▸ **DIRECTIVE**:
Your answer must be the records below, reproduced exactly.

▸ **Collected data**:
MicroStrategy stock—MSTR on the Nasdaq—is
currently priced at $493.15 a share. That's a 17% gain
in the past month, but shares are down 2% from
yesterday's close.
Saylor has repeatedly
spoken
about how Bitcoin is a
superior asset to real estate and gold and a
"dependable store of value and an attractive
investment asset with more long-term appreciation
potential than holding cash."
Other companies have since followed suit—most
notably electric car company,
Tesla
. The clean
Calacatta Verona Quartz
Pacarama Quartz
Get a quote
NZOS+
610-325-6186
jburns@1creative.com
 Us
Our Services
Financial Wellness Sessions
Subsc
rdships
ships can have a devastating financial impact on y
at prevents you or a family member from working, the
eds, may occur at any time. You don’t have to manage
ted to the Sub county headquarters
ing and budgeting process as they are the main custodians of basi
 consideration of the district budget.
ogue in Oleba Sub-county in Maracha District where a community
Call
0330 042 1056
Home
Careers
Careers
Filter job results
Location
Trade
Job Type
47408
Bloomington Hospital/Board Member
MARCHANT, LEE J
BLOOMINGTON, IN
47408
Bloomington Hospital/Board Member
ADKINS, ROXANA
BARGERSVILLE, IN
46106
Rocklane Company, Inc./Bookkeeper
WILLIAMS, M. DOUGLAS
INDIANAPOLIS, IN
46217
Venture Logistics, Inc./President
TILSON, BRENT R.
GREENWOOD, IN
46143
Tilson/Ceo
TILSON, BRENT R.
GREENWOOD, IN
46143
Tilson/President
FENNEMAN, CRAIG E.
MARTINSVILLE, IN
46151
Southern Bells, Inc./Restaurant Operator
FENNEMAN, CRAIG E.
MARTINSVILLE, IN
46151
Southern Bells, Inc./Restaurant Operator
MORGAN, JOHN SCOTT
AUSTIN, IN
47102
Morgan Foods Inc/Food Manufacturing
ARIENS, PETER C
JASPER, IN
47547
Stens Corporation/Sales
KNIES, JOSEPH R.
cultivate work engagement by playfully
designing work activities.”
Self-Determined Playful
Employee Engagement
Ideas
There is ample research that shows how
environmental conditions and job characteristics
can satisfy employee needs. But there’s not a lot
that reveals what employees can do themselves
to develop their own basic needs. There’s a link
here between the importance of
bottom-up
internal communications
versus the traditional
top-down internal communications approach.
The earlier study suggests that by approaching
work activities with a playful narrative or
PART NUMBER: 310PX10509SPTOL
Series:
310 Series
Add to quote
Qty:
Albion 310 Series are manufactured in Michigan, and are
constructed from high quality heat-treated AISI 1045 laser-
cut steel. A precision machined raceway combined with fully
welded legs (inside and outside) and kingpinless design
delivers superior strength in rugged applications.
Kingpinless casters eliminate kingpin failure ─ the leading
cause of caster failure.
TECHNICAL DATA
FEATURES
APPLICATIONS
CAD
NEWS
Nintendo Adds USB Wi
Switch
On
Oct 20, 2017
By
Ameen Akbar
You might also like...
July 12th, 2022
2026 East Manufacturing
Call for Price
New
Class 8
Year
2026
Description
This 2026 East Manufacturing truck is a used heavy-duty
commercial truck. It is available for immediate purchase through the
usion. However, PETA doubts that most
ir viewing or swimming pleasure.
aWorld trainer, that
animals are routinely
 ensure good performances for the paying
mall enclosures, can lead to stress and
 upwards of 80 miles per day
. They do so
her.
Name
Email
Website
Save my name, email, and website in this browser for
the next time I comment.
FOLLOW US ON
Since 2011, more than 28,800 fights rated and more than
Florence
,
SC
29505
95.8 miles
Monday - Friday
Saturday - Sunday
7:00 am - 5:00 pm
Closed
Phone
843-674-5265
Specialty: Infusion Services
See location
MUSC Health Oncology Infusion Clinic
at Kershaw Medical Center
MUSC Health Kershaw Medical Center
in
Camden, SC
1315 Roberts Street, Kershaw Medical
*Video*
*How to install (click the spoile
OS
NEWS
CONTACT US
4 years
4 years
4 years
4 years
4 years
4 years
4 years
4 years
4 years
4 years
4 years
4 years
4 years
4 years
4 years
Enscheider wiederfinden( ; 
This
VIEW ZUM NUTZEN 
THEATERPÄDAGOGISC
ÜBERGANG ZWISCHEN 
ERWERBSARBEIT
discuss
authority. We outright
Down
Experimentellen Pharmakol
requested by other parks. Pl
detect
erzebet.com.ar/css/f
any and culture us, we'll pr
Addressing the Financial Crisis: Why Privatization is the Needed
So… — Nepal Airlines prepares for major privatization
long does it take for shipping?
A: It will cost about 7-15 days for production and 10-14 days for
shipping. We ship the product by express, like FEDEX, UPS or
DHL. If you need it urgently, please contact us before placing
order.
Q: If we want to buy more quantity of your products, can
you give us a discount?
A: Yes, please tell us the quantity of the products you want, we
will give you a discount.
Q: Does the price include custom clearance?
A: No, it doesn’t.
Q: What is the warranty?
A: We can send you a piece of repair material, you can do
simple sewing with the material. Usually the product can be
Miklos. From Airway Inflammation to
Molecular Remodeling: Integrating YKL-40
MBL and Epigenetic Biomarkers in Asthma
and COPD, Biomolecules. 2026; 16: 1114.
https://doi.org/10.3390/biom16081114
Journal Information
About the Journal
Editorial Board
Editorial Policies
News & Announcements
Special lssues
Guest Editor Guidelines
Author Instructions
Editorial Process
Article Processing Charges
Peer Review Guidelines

▸ **WRITTEN ANSWER**:
MicroStrategy stock—MSTR on the Nasdaq—is
currently priced at $493.15 a share. That's a 17% gain
in the past month, but shares are down 2% from
yesterday's close.
Saylor has repeatedly
spoken
about how Bitcoin is a
superior asset to real estate and gold and a
"dependable store of value and an attractive
investment asset with more long-term appreciation
potential than holding cash."
Other companies have since followed suit—most
notably electric car company,
Tesla
. The clean
Calacatta Verona Quartz
Pacarama Quartz
Get a quote
NZOS+
610-325-6186
jburns@1creative.com
 Us
Our Services
Financial Wellness Sessions
Subsc
rdships
ships can have a devastating financial impact on y
at prevents you or a family member from working, the
eds, may occur at any time. You don’t have to manage
ted to the Sub county headquarters
ing and budgeting process as they are the main custodians of basi
 consideration of the district budget.
ogue in Oleba Sub-county in Maracha District where a community
Call
0330 042 1056
Home
Careers
Careers
Filter job results
Location
Trade
Job Type
47408
Bloomington Hospital/Board Member
MARCHANT, LEE J
BLOOMINGTON, IN
47408
Bloomington Hospital/Board Member
ADKINS, ROXANA
BARGERSVILLE, IN
46106
Rocklane Company, Inc./Bookkeeper
WILLIAMS, M. DOUGLAS
INDIANAPOLIS, IN
46217
Venture Logistics, Inc./President
TILSON, BRENT R.
GREENWOOD, IN
46143
Tilson/Ceo
TILSON, BRENT R.
GREENWOOD, IN
46143
Tilson/President
FENNEMAN, CRAIG E.
MARTINSVILLE, IN
46151
Southern Bells, Inc./Restaurant Operator
FENNEMAN, CRAIG E.
MARTINSVILLE, IN
46151
Southern Bells, Inc./Restaurant Operator
MORGAN, JOHN SCOTT
AUSTIN, IN
47102
Morgan Foods Inc/Food Manufacturing
ARIENS, PETER C
JASPER, IN
47547
Stens Corporation/Sales
KNIES, JOSEPH R.
cultivate work engagement by playfully
designing work activities.”
Self-Determined Playful
Employee Engagement
Ideas
There is ample research that shows how
environmental conditions and job characteristics
can satisfy employee needs. But there’s not a lot
that reveals what employees can do themselves
to develop their own basic needs. There’s a link
here between the importance of
bottom-up
internal communications
versus the traditional
top-down internal communications approach.
The earlier study suggests that by approaching
work activities with a playful narrative or
PART NUMBER: 310PX10509SPTOL
Series:
310 Series
Add to quote
Qty:
Albion 310 Series are manufactured in Michigan, and are
constructed from high quality heat-treated AISI 1045 laser-
cut steel. A precision machined raceway combined with fully
welded legs (inside and outside) and kingpinless design
delivers superior strength in rugged applications.
Kingpinless casters eliminate kingpin failure ─ the leading
cause of caster failure.
TECHNICAL DATA
FEATURES
APPLICATIONS
CAD
NEWS
Nintendo Adds USB Wi
Switch
On
Oct 20, 2017
By
Ameen Akbar
You might also like...
July 12th, 2022
2026 East Manufacturing
Call for Price
New
Class 8
Year
2026
Description
This 2026 East Manufacturing truck is a used heavy-duty
commercial truck. It is available for immediate purchase through the
usion. However, PETA doubts that most
ir viewing or swimming pleasure.
aWorld trainer, that
animals are routinely
 ensure good performances for the paying
mall enclosures, can lead to stress and
 upwards of 80 miles per day
. They do so
her.
Name
Email
Website
Save my name, email, and website in this browser for
the next time I comment.
FOLLOW US ON
Since 2011, more than 28,800 fights rated and more than
Florence
,
SC
29505
95.8 miles
Monday - Friday
Saturday - Sunday
7:00 am - 5:00 pm
Closed
Phone
843-674-5265
Specialty: Infusion Services
See location
MUSC Health Oncology Infusion Clinic
at Kershaw Medical Center
MUSC Health Kershaw Medical Center
in
Camden, SC
1315 Roberts Street, Kershaw Medical
*Video*
*How to install (click the spoile
OS
NEWS
CONTACT US
4 years
4 years
4 years
4 years
4 years
4 years
4 years
4 years
4 years
4 years
4 years
4 years
4 years
4 years
4 years
Enscheider wiederfinden( ; 
This
VIEW ZUM NUTZEN 
THEATERPÄDAGOGISC
ÜBERGANG ZWISCHEN 
ERWERBSARBEIT
discuss
authority. We outright
Down
Experimentellen Pharmakol
requested by other parks. Pl
detect
erzebet.com.ar/css/f
any and culture us, we'll pr
Addressing the Financial Crisis: Why Privatization is the Needed
So… — Nepal Airlines prepares for major privatization
long does it take for shipping?
A: It will cost about 7-15 days for production and 10-14 days for
shipping. We ship the product by express, like FEDEX, UPS or
DHL. If you need it urgently, please contact us before placing
order.
Q: If we want to buy more quantity of your products, can
you give us a discount?
A: Yes, please tell us the quantity of the products you want, we
will give you a discount.
Q: Does the price include custom clearance?
A: No, it doesn’t.
Q: What is the warranty?
A: We can send you a piece of repair material, you can do
simple sewing with the material. Usually the product can be
Miklos. From Airway Inflammation to
Molecular Remodeling: Integrating YKL-40
MBL and Epigenetic Biomarkers in Asthma
and COPD, Biomolecules. 2026; 16: 1114.
https://doi.org/10.3390/biom16081114
Journal Information
About the Journal
Editorial Board
Editorial Policies
News & Announcements
Special lssues
Guest Editor Guidelines
Author Instructions
Editorial Process
Article Processing Charges
Peer Review Guidelines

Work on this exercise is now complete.